━━━━━ DATA IN THIS EXERCISE

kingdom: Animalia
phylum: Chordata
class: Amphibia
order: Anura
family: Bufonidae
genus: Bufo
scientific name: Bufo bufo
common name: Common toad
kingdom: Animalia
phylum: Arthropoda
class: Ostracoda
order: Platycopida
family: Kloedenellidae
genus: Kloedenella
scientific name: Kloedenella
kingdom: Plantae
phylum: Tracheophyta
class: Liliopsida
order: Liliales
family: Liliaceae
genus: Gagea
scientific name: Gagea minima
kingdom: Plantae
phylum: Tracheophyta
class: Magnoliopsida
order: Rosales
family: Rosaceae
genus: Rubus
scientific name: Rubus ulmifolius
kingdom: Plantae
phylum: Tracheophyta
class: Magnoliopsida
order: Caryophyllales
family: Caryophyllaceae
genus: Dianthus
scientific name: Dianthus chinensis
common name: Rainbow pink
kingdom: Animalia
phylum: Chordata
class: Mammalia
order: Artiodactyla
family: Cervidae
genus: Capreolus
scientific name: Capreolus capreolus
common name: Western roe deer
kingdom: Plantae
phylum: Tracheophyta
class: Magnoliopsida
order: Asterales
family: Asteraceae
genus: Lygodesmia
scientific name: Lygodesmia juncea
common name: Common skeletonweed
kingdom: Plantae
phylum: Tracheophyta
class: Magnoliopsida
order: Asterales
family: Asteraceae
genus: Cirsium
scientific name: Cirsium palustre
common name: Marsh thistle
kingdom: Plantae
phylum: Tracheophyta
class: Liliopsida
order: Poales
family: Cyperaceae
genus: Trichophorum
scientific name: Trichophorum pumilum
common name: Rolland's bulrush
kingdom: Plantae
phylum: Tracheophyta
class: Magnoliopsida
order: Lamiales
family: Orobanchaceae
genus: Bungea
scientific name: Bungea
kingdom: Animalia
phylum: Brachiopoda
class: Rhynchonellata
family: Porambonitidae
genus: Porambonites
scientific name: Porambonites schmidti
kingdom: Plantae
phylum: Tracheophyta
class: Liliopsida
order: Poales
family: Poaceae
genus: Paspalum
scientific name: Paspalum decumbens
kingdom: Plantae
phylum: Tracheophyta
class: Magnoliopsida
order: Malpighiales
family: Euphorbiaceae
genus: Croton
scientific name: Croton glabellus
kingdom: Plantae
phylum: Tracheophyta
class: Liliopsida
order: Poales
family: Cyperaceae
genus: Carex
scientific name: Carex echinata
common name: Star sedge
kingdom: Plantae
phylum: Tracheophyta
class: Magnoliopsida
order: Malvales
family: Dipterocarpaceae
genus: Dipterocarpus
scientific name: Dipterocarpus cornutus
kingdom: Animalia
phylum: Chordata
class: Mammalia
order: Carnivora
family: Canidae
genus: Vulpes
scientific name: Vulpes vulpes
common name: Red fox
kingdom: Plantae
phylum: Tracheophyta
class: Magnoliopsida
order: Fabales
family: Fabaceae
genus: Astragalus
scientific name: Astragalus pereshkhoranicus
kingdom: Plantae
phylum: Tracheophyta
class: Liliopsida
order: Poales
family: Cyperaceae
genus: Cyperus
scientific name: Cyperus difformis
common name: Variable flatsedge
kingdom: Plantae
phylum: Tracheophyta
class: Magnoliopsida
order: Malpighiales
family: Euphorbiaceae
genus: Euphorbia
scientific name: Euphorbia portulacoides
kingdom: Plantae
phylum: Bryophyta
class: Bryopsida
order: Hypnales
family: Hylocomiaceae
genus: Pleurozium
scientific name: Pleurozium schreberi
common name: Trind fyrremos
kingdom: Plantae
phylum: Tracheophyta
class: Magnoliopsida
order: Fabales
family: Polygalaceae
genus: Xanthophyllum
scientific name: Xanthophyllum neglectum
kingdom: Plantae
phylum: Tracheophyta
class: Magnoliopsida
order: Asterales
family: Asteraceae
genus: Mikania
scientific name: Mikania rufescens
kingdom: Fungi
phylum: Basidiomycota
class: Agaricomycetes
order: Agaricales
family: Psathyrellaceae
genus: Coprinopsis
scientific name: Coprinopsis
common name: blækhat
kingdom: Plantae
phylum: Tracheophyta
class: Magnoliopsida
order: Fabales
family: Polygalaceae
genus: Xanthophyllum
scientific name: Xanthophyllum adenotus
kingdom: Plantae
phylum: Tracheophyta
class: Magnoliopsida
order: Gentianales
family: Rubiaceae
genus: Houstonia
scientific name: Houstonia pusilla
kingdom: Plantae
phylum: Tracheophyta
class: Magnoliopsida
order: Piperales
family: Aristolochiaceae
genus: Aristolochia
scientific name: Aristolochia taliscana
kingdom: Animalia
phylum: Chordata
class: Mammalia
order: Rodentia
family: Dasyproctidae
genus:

━━━━━━━━━━

• [GIVEN PROBLEM]:
Reproduce every line of the listing above exactly, from start to finish.

• [WRITTEN SOLUTION]:
kingdom: Animalia
phylum: Chordata
class: Amphibia
order: Anura
family: Bufonidae
genus: Bufo
scientific name: Bufo bufo
common name: Common toad
kingdom: Animalia
phylum: Arthropoda
class: Ostracoda
order: Platycopida
family: Kloedenellidae
genus: Kloedenella
scientific name: Kloedenella
kingdom: Plantae
phylum: Tracheophyta
class: Liliopsida
order: Liliales
family: Liliaceae
genus: Gagea
scientific name: Gagea minima
kingdom: Plantae
phylum: Tracheophyta
class: Magnoliopsida
order: Rosales
family: Rosaceae
genus: Rubus
scientific name: Rubus ulmifolius
kingdom: Plantae
phylum: Tracheophyta
class: Magnoliopsida
order: Caryophyllales
family: Caryophyllaceae
genus: Dianthus
scientific name: Dianthus chinensis
common name: Rainbow pink
kingdom: Animalia
phylum: Chordata
class: Mammalia
order: Artiodactyla
family: Cervidae
genus: Capreolus
scientific name: Capreolus capreolus
common name: Western roe deer
kingdom: Plantae
phylum: Tracheophyta
class: Magnoliopsida
order: Asterales
family: Asteraceae
genus: Lygodesmia
scientific name: Lygodesmia juncea
common name: Common skeletonweed
kingdom: Plantae
phylum: Tracheophyta
class: Magnoliopsida
order: Asterales
family: Asteraceae
genus: Cirsium
scientific name: Cirsium palustre
common name: Marsh thistle
kingdom: Plantae
phylum: Tracheophyta
class: Liliopsida
order: Poales
family: Cyperaceae
genus: Trichophorum
scientific name: Trichophorum pumilum
common name: Rolland's bulrush
kingdom: Plantae
phylum: Tracheophyta
class: Magnoliopsida
order: Lamiales
family: Orobanchaceae
genus: Bungea
scientific name: Bungea
kingdom: Animalia
phylum: Brachiopoda
class: Rhynchonellata
family: Porambonitidae
genus: Porambonites
scientific name: Porambonites schmidti
kingdom: Plantae
phylum: Tracheophyta
class: Liliopsida
order: Poales
family: Poaceae
genus: Paspalum
scientific name: Paspalum decumbens
kingdom: Plantae
phylum: Tracheophyta
class: Magnoliopsida
order: Malpighiales
family: Euphorbiaceae
genus: Croton
scientific name: Croton glabellus
kingdom: Plantae
phylum: Tracheophyta
class: Liliopsida
order: Poales
family: Cyperaceae
genus: Carex
scientific name: Carex echinata
common name: Star sedge
kingdom: Plantae
phylum: Tracheophyta
class: Magnoliopsida
order: Malvales
family: Dipterocarpaceae
genus: Dipterocarpus
scientific name: Dipterocarpus cornutus
kingdom: Animalia
phylum: Chordata
class: Mammalia
order: Carnivora
family: Canidae
genus: Vulpes
scientific name: Vulpes vulpes
common name: Red fox
kingdom: Plantae
phylum: Tracheophyta
class: Magnoliopsida
order: Fabales
family: Fabaceae
genus: Astragalus
scientific name: Astragalus pereshkhoranicus
kingdom: Plantae
phylum: Tracheophyta
class: Liliopsida
order: Poales
family: Cyperaceae
genus: Cyperus
scientific name: Cyperus difformis
common name: Variable flatsedge
kingdom: Plantae
phylum: Tracheophyta
class: Magnoliopsida
order: Malpighiales
family: Euphorbiaceae
genus: Euphorbia
scientific name: Euphorbia portulacoides
kingdom: Plantae
phylum: Bryophyta
class: Bryopsida
order: Hypnales
family: Hylocomiaceae
genus: Pleurozium
scientific name: Pleurozium schreberi
common name: Trind fyrremos
kingdom: Plantae
phylum: Tracheophyta
class: Magnoliopsida
order: Fabales
family: Polygalaceae
genus: Xanthophyllum
scientific name: Xanthophyllum neglectum
kingdom: Plantae
phylum: Tracheophyta
class: Magnoliopsida
order: Asterales
family: Asteraceae
genus: Mikania
scientific name: Mikania rufescens
kingdom: Fungi
phylum: Basidiomycota
class: Agaricomycetes
order: Agaricales
family: Psathyrellaceae
genus: Coprinopsis
scientific name: Coprinopsis
common name: blækhat
kingdom: Plantae
phylum: Tracheophyta
class: Magnoliopsida
order: Fabales
family: Polygalaceae
genus: Xanthophyllum
scientific name: Xanthophyllum adenotus
kingdom: Plantae
phylum: Tracheophyta
class: Magnoliopsida
order: Gentianales
family: Rubiaceae
genus: Houstonia
scientific name: Houstonia pusilla
kingdom: Plantae
phylum: Tracheophyta
class: Magnoliopsida
order: Piperales
family: Aristolochiaceae
genus: Aristolochia
scientific name: Aristolochia taliscana
kingdom: Animalia
phylum: Chordata
class: Mammalia
order: Rodentia
family: Dasyproctidae
genus:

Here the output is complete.